→ TASK REQUIREMENTS
Could you restate every record below word for word?

→ INFORMATION GIVEN
+ + + + +

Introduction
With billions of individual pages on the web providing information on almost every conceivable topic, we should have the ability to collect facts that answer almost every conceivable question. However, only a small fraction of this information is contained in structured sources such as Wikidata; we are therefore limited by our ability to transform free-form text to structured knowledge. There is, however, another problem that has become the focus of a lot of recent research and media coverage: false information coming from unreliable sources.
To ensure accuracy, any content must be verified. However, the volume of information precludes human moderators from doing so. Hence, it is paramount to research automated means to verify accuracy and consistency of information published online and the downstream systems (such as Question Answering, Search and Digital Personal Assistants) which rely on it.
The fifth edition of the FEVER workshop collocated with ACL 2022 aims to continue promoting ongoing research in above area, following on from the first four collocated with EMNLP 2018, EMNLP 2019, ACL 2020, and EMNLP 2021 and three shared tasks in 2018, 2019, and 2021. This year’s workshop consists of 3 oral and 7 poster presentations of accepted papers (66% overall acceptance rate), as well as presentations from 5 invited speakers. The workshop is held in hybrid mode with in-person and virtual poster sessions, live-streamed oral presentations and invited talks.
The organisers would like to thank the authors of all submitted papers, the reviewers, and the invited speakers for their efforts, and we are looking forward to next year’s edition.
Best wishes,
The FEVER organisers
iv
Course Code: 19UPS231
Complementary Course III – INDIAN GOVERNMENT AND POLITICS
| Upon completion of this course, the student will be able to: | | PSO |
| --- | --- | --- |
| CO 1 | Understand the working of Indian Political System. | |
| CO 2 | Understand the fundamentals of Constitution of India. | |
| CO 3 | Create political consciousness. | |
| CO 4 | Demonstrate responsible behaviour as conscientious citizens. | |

+ + + + +

→ SOLVED EXERCISE
Introduction
With billions of individual pages on the web providing information on almost every conceivable topic, we should have the ability to collect facts that answer almost every conceivable question. However, only a small fraction of this information is contained in structured sources such as Wikidata; we are therefore limited by our ability to transform free-form text to structured knowledge. There is, however, another problem that has become the focus of a lot of recent research and media coverage: false information coming from unreliable sources.
To ensure accuracy, any content must be verified. However, the volume of information precludes human moderators from doing so. Hence, it is paramount to research automated means to verify accuracy and consistency of information published online and the downstream systems (such as Question Answering, Search and Digital Personal Assistants) which rely on it.
The fifth edition of the FEVER workshop collocated with ACL 2022 aims to continue promoting ongoing research in above area, following on from the first four collocated with EMNLP 2018, EMNLP 2019, ACL 2020, and EMNLP 2021 and three shared tasks in 2018, 2019, and 2021. This year’s workshop consists of 3 oral and 7 poster presentations of accepted papers (66% overall acceptance rate), as well as presentations from 5 invited speakers. The workshop is held in hybrid mode with in-person and virtual poster sessions, live-streamed oral presentations and invited talks.
The organisers would like to thank the authors of all submitted papers, the reviewers, and the invited speakers for their efforts, and we are looking forward to next year’s edition.
Best wishes,
The FEVER organisers
iv
Course Code: 19UPS231
Complementary Course III – INDIAN GOVERNMENT AND POLITICS
| Upon completion of this course, the student will be able to: | | PSO |
| --- | --- | --- |
| CO 1 | Understand the working of Indian Political System. | |
| CO 2 | Understand the fundamentals of Constitution of India. | |
| CO 3 | Create political consciousness. | |
| CO 4 | Demonstrate responsible behaviour as conscientious citizens. | |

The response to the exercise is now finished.